[Records excerpted from a collection]
········

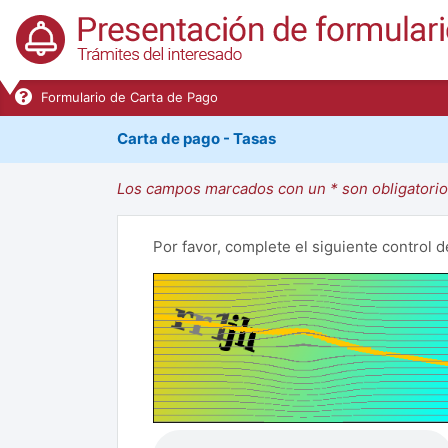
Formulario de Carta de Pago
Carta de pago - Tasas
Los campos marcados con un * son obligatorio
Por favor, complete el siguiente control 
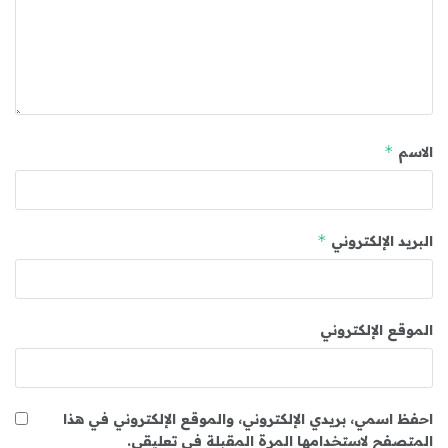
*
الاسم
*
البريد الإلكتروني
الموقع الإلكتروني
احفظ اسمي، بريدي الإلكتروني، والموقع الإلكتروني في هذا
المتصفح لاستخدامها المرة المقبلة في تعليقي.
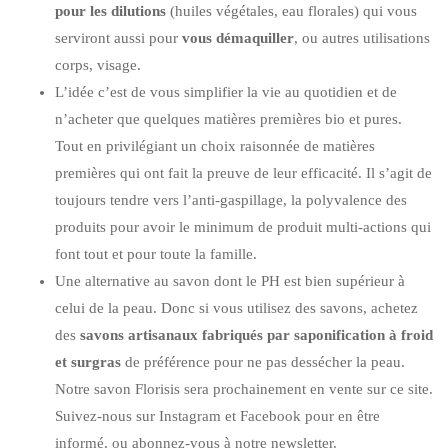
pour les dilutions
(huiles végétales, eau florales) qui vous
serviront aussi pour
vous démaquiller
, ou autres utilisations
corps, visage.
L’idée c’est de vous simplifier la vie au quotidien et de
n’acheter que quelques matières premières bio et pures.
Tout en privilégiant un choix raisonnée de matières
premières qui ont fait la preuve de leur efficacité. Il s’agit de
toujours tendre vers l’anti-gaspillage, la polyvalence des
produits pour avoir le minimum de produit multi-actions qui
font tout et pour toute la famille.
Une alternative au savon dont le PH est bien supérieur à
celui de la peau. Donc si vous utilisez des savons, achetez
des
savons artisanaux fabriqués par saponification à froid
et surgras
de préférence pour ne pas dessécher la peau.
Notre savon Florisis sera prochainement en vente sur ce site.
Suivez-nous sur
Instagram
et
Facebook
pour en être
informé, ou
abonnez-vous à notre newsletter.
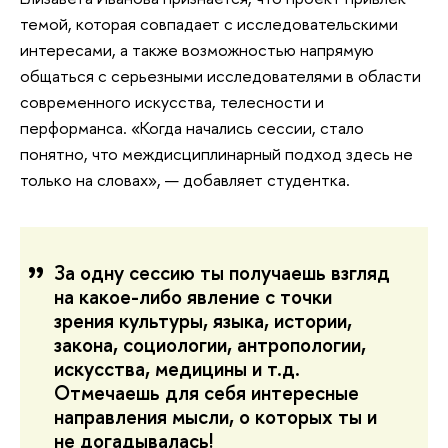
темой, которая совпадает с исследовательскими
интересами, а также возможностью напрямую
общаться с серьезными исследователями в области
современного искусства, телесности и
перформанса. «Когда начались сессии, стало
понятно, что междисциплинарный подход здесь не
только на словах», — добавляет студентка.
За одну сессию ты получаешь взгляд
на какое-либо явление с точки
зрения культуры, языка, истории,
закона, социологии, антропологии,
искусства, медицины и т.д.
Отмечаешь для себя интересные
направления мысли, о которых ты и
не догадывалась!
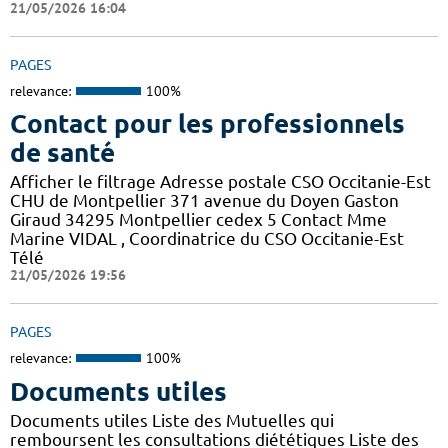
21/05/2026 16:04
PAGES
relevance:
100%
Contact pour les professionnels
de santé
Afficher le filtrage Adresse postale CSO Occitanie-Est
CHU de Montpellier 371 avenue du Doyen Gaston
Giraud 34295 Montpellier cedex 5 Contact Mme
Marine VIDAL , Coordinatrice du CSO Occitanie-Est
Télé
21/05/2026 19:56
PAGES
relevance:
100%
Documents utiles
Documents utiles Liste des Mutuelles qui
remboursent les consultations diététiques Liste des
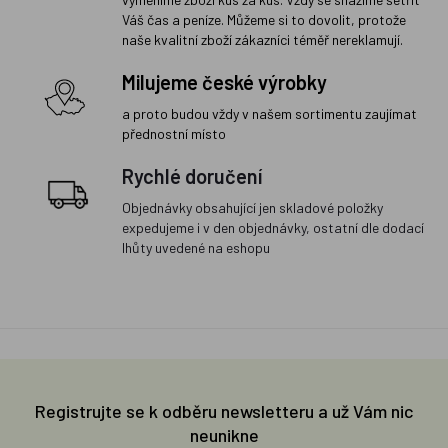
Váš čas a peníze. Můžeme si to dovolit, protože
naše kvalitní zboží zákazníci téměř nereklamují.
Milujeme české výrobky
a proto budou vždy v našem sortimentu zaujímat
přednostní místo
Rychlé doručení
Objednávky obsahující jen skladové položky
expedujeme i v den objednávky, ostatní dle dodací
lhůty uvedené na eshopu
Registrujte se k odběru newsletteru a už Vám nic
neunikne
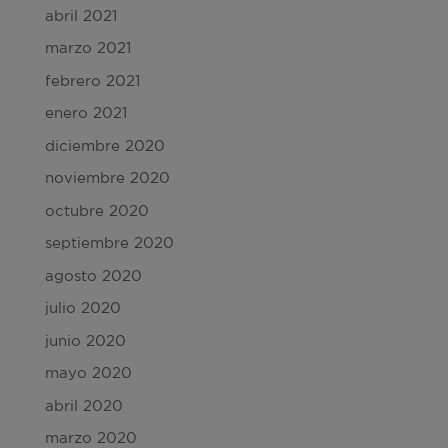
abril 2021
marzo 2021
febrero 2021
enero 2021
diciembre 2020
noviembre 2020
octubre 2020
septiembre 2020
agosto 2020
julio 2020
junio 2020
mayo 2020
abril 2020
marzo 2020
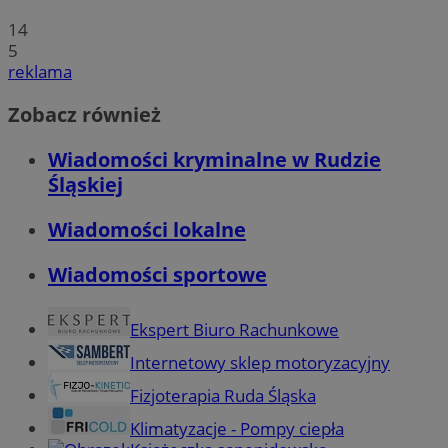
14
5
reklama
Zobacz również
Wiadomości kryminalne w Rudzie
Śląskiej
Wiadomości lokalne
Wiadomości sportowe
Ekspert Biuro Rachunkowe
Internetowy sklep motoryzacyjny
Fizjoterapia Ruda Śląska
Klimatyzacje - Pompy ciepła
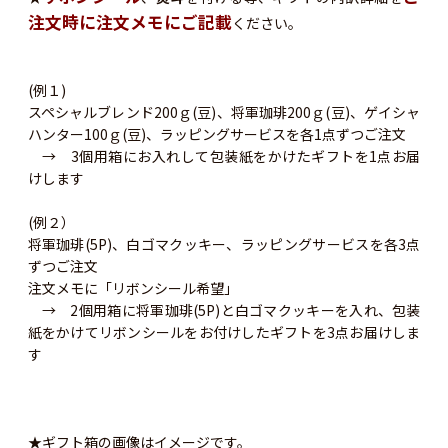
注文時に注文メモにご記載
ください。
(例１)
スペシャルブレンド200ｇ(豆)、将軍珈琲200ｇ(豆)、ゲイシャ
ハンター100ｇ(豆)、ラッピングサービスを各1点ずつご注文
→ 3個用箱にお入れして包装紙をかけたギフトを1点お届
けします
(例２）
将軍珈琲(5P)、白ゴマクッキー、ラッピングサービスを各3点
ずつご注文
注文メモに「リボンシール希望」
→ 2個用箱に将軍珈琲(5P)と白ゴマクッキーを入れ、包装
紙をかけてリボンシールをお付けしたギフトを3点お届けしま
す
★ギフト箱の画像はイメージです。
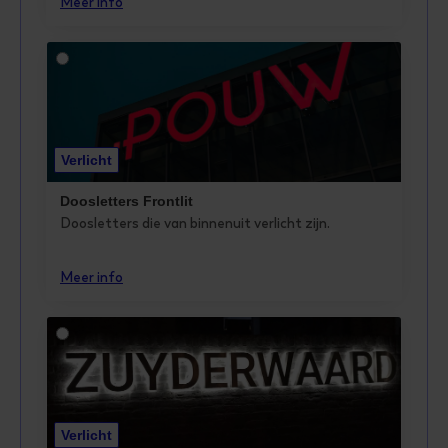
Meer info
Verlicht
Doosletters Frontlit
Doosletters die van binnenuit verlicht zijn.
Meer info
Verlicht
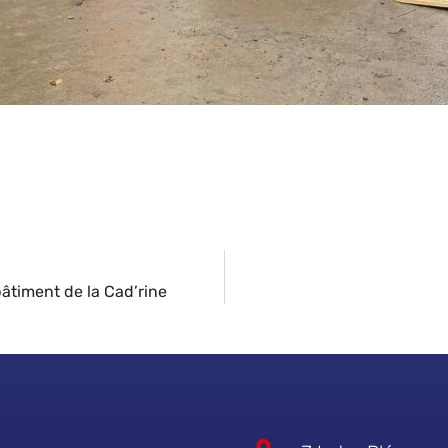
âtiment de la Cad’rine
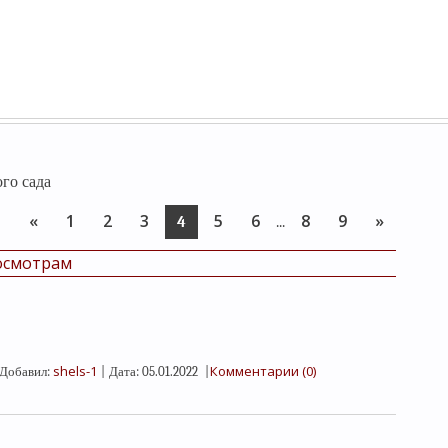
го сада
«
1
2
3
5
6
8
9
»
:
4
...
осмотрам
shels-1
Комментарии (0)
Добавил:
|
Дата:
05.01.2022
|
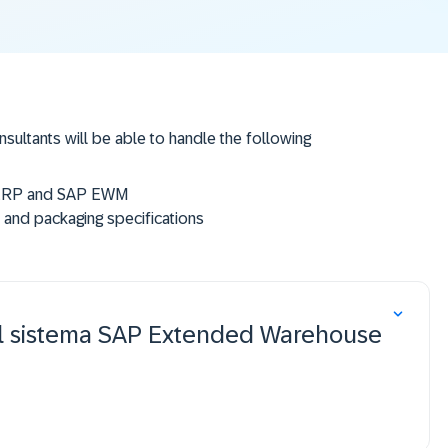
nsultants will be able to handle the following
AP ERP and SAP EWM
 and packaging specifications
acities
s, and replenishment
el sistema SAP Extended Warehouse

········

If a line in the records above contains the string "искусства", copy that line out.

* RESPONSE FOR THIS EXERCISE:
современного искусства, телесности и
искусства, медицины и т.д.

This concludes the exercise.